> Your task:
An exact transcription of all the data is required; the pictures are to be left out.

···

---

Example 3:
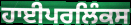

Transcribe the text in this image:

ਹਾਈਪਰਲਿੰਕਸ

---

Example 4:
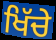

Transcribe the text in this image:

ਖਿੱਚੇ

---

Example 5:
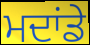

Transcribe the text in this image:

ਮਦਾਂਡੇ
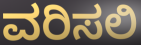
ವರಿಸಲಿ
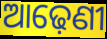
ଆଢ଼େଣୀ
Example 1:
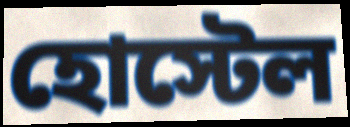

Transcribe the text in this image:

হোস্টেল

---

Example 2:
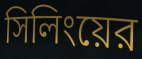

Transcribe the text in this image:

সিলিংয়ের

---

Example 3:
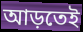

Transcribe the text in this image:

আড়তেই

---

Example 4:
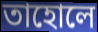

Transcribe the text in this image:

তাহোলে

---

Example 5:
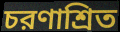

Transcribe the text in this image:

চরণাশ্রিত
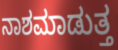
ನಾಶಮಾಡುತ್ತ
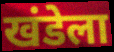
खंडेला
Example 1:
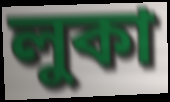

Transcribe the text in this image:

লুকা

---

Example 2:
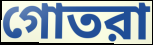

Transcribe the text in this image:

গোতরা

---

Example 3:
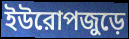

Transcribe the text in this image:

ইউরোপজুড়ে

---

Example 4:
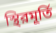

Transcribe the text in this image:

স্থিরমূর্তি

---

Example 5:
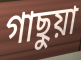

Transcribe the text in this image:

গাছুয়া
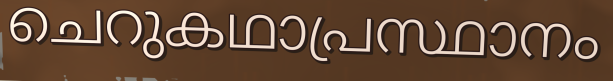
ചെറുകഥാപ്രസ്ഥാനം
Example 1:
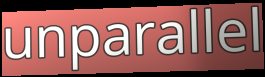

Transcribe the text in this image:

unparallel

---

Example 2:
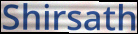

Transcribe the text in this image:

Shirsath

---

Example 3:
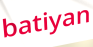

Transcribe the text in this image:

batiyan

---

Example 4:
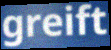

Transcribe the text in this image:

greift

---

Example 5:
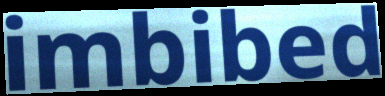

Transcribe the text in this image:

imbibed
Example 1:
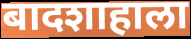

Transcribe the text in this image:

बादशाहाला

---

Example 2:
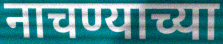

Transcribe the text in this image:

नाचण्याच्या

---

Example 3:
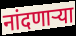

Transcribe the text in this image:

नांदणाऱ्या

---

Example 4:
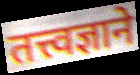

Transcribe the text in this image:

···

> Written reply:
---

Example 3:

Transcribe the text in this image:

ਹਾਈਪਰਲਿੰਕਸ

---

Example 4:

Transcribe the text in this image:

ਖਿੱਚੇ

---

Example 5:

Transcribe the text in this image:

ਮਦਾਂਡੇ
ವರಿಸಲಿ
ଆଢ଼େଣୀ
Example 1:

Transcribe the text in this image:

হোস্টেল

---

Example 2:

Transcribe the text in this image:

সিলিংয়ের

---

Example 3:

Transcribe the text in this image:

আড়তেই

---

Example 4:

Transcribe the text in this image:

তাহোলে

---

Example 5:

Transcribe the text in this image:

চরণাশ্রিত
ನಾಶಮಾಡುತ್ತ
खंडेला
Example 1:

Transcribe the text in this image:

লুকা

---

Example 2:

Transcribe the text in this image:

গোতরা

---

Example 3:

Transcribe the text in this image:

ইউরোপজুড়ে

---

Example 4:

Transcribe the text in this image:

স্থিরমূর্তি

---

Example 5:

Transcribe the text in this image:

গাছুয়া
ചെറുകഥാപ്രസ്ഥാനം
Example 1:

Transcribe the text in this image:

unparallel

---

Example 2:

Transcribe the text in this image:

Shirsath

---

Example 3:

Transcribe the text in this image:

batiyan

---

Example 4:

Transcribe the text in this image:

greift

---

Example 5:

Transcribe the text in this image:

imbibed
Example 1:

Transcribe the text in this image:

बादशाहाला

---

Example 2:

Transcribe the text in this image:

नाचण्याच्या

---

Example 3:

Transcribe the text in this image:

नांदणाऱ्या

---

Example 4:

Transcribe the text in this image:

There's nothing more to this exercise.